古建筑木结构透榫节点力学模型研究

为研究古建筑木结构透榫节点的M-θ力学模型，在分析透榫节点构造特征与受力机理的基础上，建立其数值模型，用透榫节点的试验数据验证了该数值模型的正确性，并分析了节点缝隙、木材横纹弹性模量和大榫头长度对透榫节点受弯承载力的影响。根据受力分析结果，建立以弹性点、屈服点与极限点为特征点的三折线多参数M-θ力学模型，其结果与多数的试验结果基本吻合，并将该力学模型应用于木构架的受力分析。研究结果表明：透榫节点的滞回耗能能力强，节点的变形主要集中在榫头处。当榫头与卯口之间的缝隙增大时，节点的受弯承载力降低。随木材横纹弹性模量的提高和大榫头长度的增加，节点的受弯承载力有一定提高。文章建立的M-θ力学模型能较好反映透榫节点的受力过程，适用于木构架的受力分析，其荷载 位移骨架曲线与试验结果基本吻合。研究成果可为古建筑木结构的维修与保护提供参考。

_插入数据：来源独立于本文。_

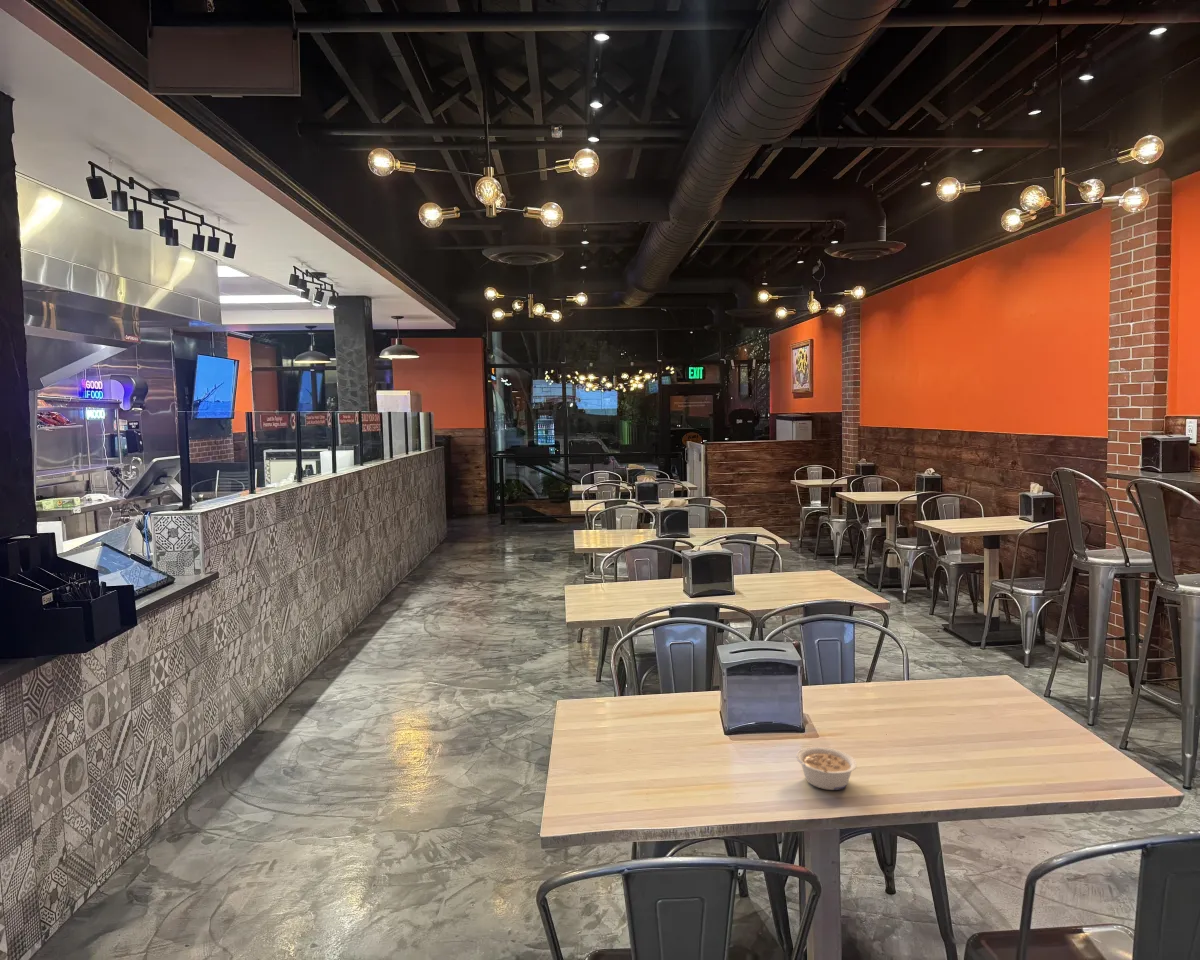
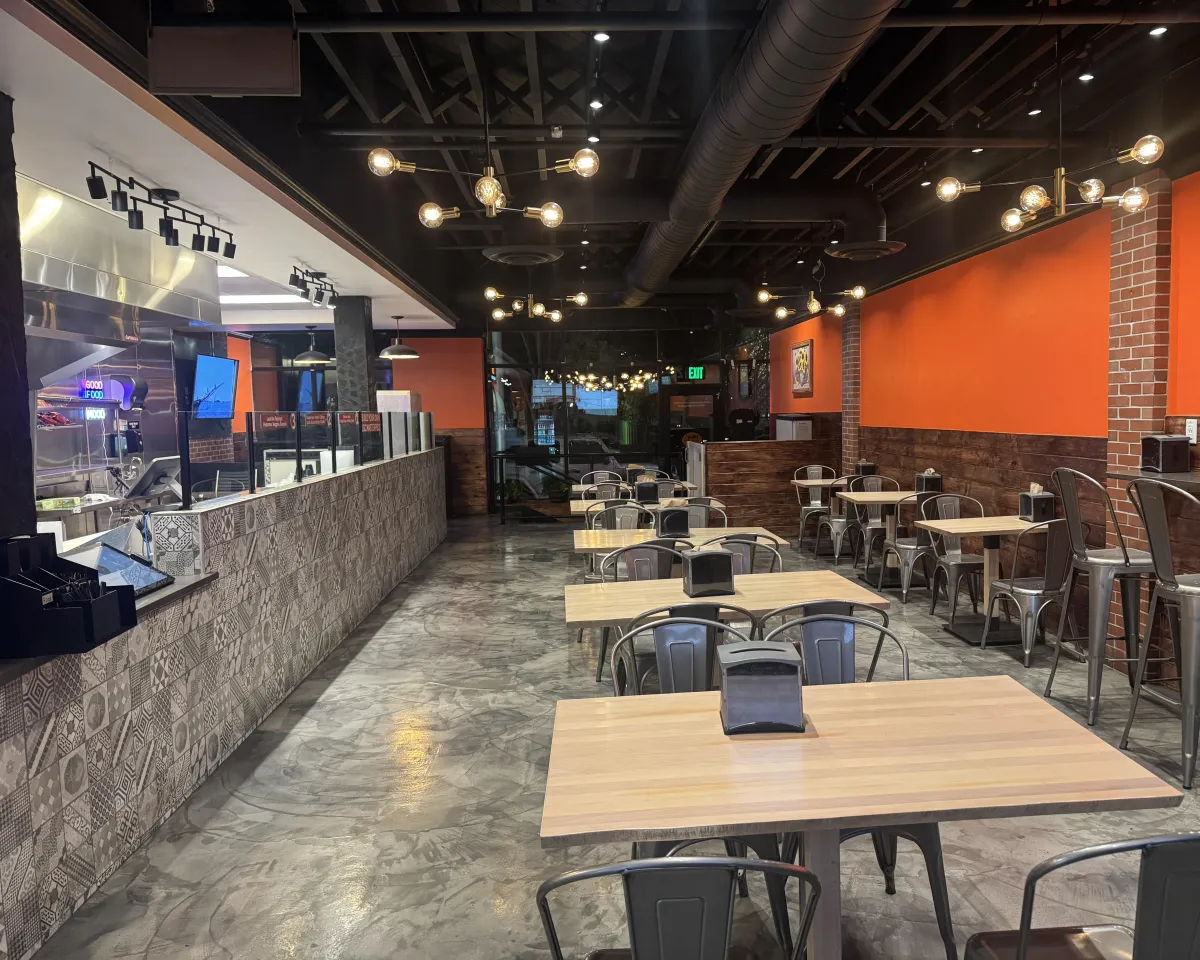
- legume [795,746,858,791]
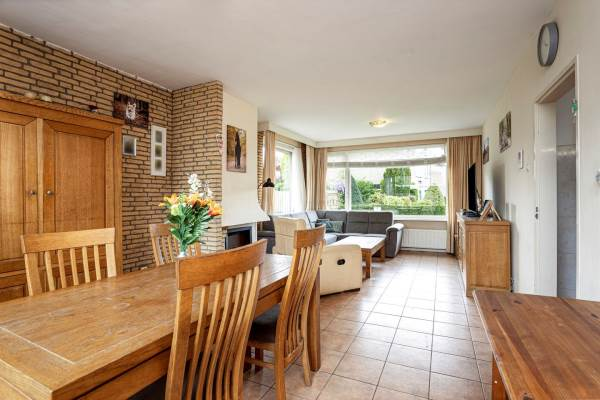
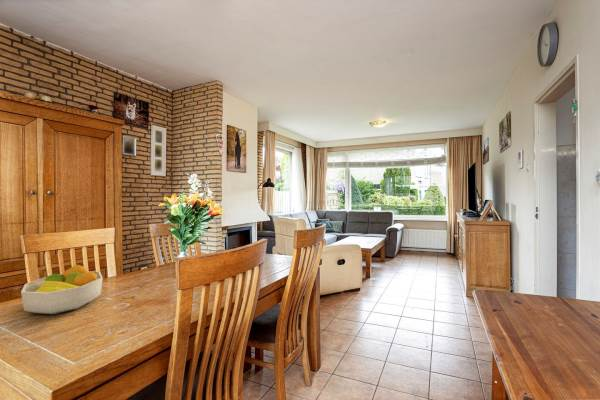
+ fruit bowl [20,264,104,315]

Study on mechanical model of through-tenon joints in ancient timber structures

To study the M-θ mechanical model of through-tenon joints in ancient timber structures，a numerical model is established based on the analysis results of structural characteristics and mechanical mechanism of through-tenon joints. The numerical model is verified with the experimental data of through-tenon joints. The influences of joint gap，transverse elastic modulus of timber，and length of the large tenon on the bending capacity of the joint are analyzed. Based on the results of stress analysis，a three-fold multi-parameter M-θ mechanical model is proposed，with elastic point，yield point，and ultimate point as characteristic points. The mechanical model can be verified with the test results and applied to the stress analysis of timber frames. Results show that the through-tenon joints have good energy dissipation capacity and the joint deformation mainly occurs at the tenon. The bending capacity of the joint decreases with the gap between tenon and mortise. Increasing transverse elastic modulus of timber and large tenon length can improve the bending capacity of the joint to a certain extent. The M-θ mechanical model can well reflect the mechanical properties of through-tenon joints. Application of the mechanical model to a previous timber frame test indicates that a good match between the model and experimental results. This research can provide good reference for the maintenance and protection of ancient timber structures.